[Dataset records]

Segment Open

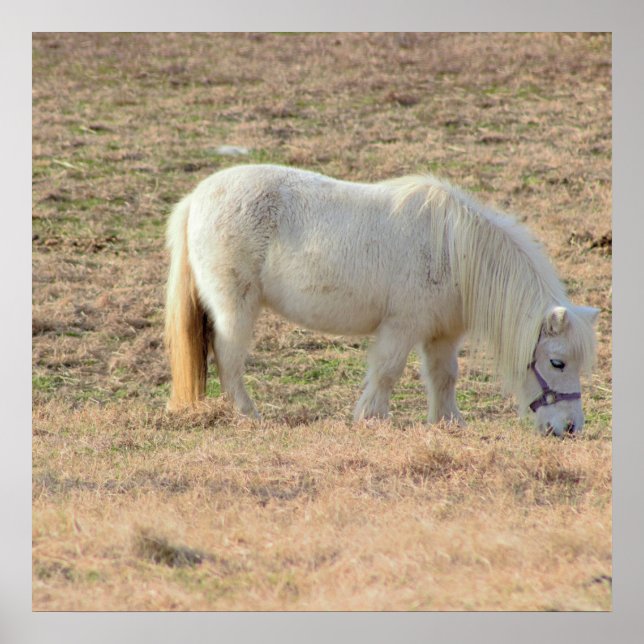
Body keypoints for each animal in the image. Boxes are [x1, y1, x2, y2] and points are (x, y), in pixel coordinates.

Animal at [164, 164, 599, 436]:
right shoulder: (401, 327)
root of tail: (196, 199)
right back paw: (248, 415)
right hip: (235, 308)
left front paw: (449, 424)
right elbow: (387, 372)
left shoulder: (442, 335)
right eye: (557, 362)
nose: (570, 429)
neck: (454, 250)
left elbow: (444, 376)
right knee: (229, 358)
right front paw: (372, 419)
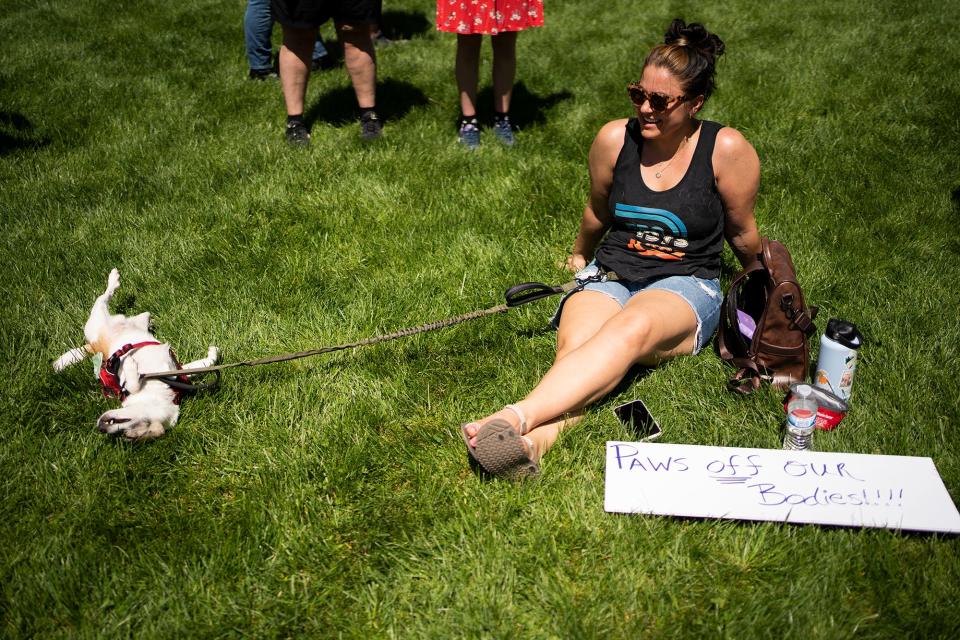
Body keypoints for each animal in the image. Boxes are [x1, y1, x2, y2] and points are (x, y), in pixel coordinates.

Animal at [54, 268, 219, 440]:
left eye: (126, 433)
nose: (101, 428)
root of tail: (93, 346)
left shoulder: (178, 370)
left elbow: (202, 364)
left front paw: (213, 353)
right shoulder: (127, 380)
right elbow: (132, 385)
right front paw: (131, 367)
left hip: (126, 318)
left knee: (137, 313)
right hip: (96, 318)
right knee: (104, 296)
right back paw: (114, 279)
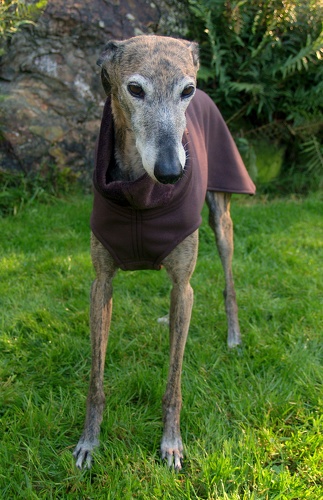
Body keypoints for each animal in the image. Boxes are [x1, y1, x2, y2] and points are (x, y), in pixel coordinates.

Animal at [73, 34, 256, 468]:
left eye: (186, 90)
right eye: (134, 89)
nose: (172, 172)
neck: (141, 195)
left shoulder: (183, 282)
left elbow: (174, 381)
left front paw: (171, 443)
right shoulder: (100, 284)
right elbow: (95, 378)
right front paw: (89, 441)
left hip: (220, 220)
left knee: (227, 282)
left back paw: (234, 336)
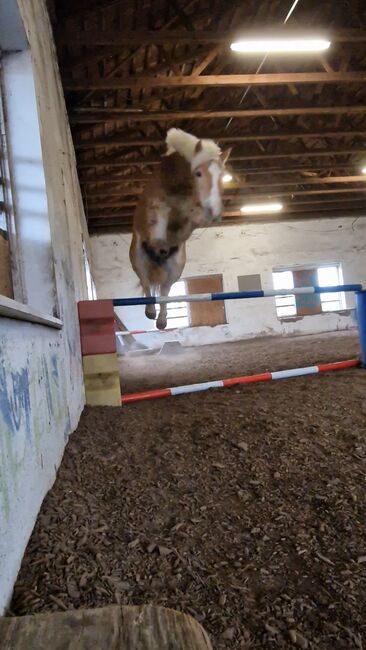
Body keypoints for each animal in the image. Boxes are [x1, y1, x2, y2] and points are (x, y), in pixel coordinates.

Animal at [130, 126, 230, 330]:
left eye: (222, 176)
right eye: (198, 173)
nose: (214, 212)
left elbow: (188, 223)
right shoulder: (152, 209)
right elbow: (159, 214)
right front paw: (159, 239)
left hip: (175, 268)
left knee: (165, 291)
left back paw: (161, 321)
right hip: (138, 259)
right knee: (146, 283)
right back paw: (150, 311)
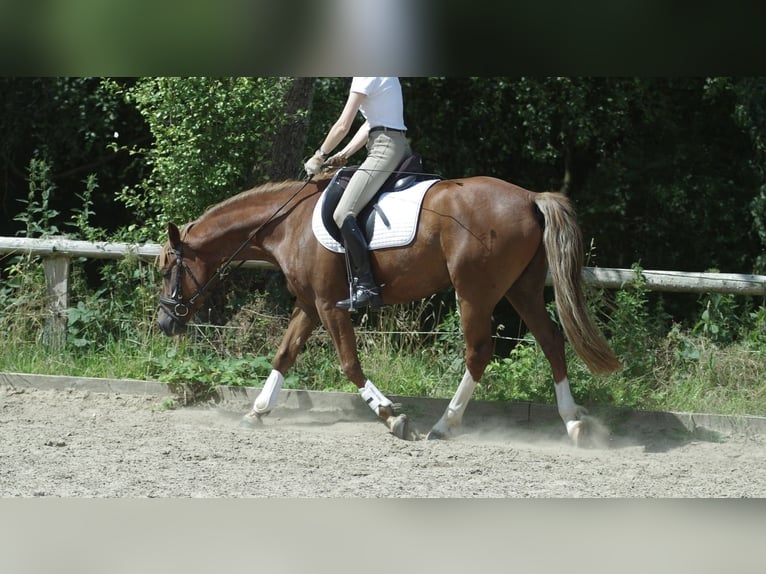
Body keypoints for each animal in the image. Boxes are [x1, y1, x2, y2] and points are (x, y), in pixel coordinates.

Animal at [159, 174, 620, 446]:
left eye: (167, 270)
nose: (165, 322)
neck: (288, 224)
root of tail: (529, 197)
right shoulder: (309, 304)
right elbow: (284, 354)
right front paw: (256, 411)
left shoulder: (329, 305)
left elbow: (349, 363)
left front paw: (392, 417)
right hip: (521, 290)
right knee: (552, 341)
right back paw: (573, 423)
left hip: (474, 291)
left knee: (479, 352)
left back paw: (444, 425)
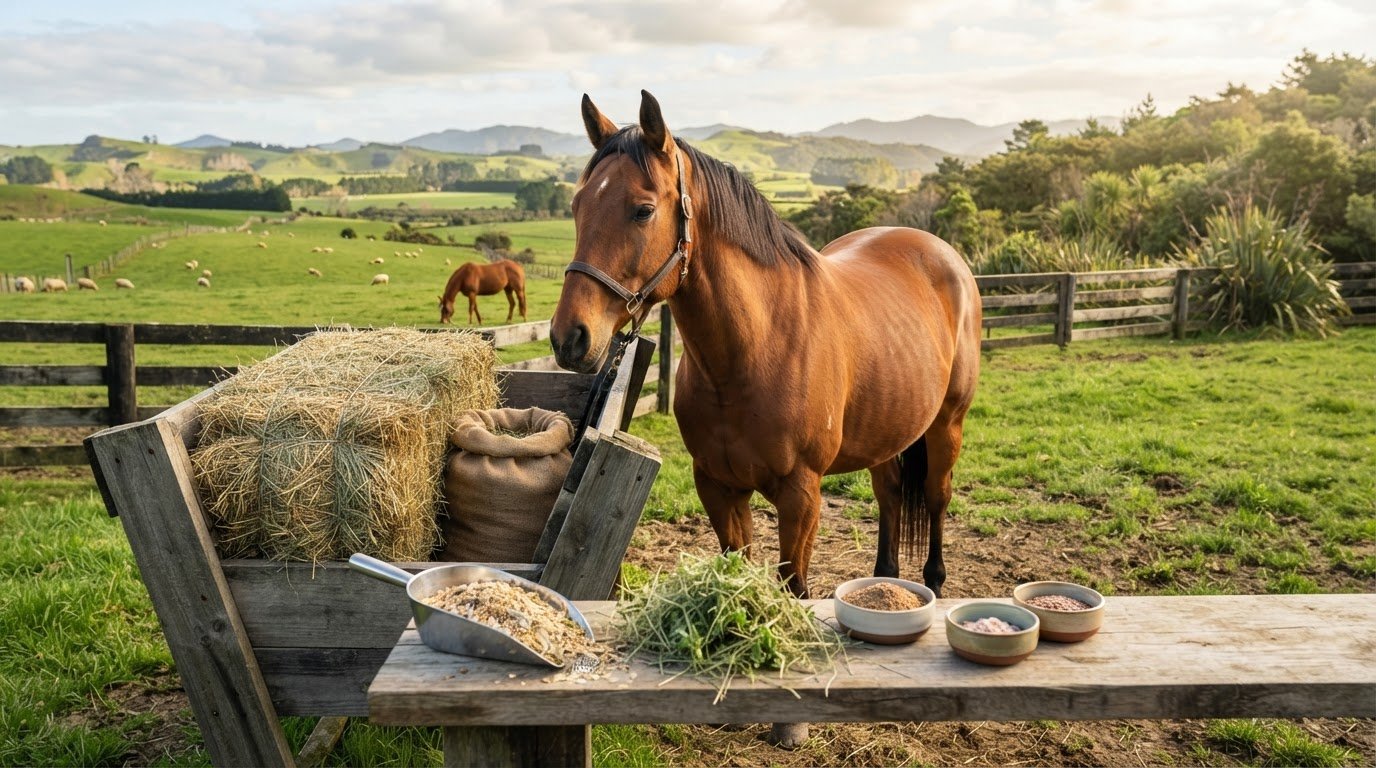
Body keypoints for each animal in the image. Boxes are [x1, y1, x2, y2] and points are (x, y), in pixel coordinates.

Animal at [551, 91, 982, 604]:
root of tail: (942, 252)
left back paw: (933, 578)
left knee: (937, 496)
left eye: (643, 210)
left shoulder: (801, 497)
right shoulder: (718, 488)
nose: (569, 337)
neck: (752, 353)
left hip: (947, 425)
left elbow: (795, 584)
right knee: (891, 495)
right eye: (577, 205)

Segment Closed

• _Prompt_
Output nothing but the records above, word for word, with the pictures removed.

• _Answer space_
Body keypoints for each animal in the image. Boxes are [x1, y1, x2, y2] and points are (x, y), in pixel coordinates.

Animal at [164, 164, 599, 436]:
right shoulder: (401, 327)
root of tail: (196, 199)
right back paw: (248, 415)
right hip: (235, 308)
left front paw: (449, 424)
right elbow: (387, 372)
left shoulder: (442, 335)
right eye: (557, 362)
nose: (570, 429)
neck: (454, 250)
left elbow: (444, 376)
right knee: (229, 358)
right front paw: (372, 419)
Body keypoints for each animal in the image. Boxes are [x1, y1, x2, y2] and points are (x, y), in pixel coordinates.

Animal at [54, 268, 219, 440]:
left eye: (126, 433)
nose: (101, 428)
root of tail: (93, 346)
left shoulder: (178, 370)
left elbow: (202, 364)
left front paw: (213, 353)
right shoulder: (127, 380)
right elbow: (132, 385)
right front paw: (131, 367)
left hip: (126, 318)
left knee: (137, 313)
right hip: (96, 318)
right knee: (104, 296)
right back paw: (114, 279)
Body keypoints for each animal in the image. Boxes are [x1, y1, x2, y2] and points are (x, y), in pixel coordinates.

Animal at [73, 34, 256, 468]:
left eye: (186, 90)
right eye: (134, 89)
nose: (172, 172)
neck: (141, 195)
left shoulder: (183, 282)
left elbow: (174, 381)
left front paw: (171, 443)
right shoulder: (100, 284)
right elbow: (95, 378)
right front paw: (89, 441)
left hip: (220, 220)
left knee: (227, 282)
left back paw: (234, 336)
Body keypoints for each animal in the image. Boxes are [x1, y1, x2, y2] and points are (x, y), in pixel coordinates.

Animal at [130, 126, 230, 330]:
left eye: (222, 176)
right eye: (198, 173)
nose: (214, 212)
left elbow: (188, 223)
right shoulder: (152, 209)
right elbow: (159, 214)
right front paw: (159, 239)
left hip: (175, 268)
left knee: (165, 291)
left back paw: (161, 321)
right hip: (138, 259)
right knee: (146, 283)
right back paw: (150, 311)
Body keypoints for each animal in the image. Boxes are [x1, y1, x2, y2] and points are (x, y), in pixel coordinates.

Animal at [159, 174, 620, 446]:
left eye: (167, 270)
nose: (165, 322)
neck: (288, 224)
root of tail: (529, 197)
right shoulder: (309, 304)
right elbow: (284, 354)
right front paw: (256, 411)
left shoulder: (329, 305)
left elbow: (349, 363)
left front paw: (392, 417)
right hip: (521, 290)
right knee: (552, 341)
right back paw: (573, 423)
left hip: (474, 291)
left knee: (479, 352)
left back paw: (444, 425)
Body keypoints for each animal in the image. Boxes are [x1, y1, x2, y2] and points are (x, y), in pixel coordinates.

Animal at [551, 91, 982, 604]:
root of tail: (942, 252)
left back paw: (933, 578)
left knee: (937, 496)
left eye: (643, 210)
left shoulder: (801, 497)
right shoulder: (718, 488)
nose: (569, 337)
neck: (752, 353)
left hip: (947, 425)
left elbow: (795, 584)
right knee: (891, 495)
right eye: (577, 205)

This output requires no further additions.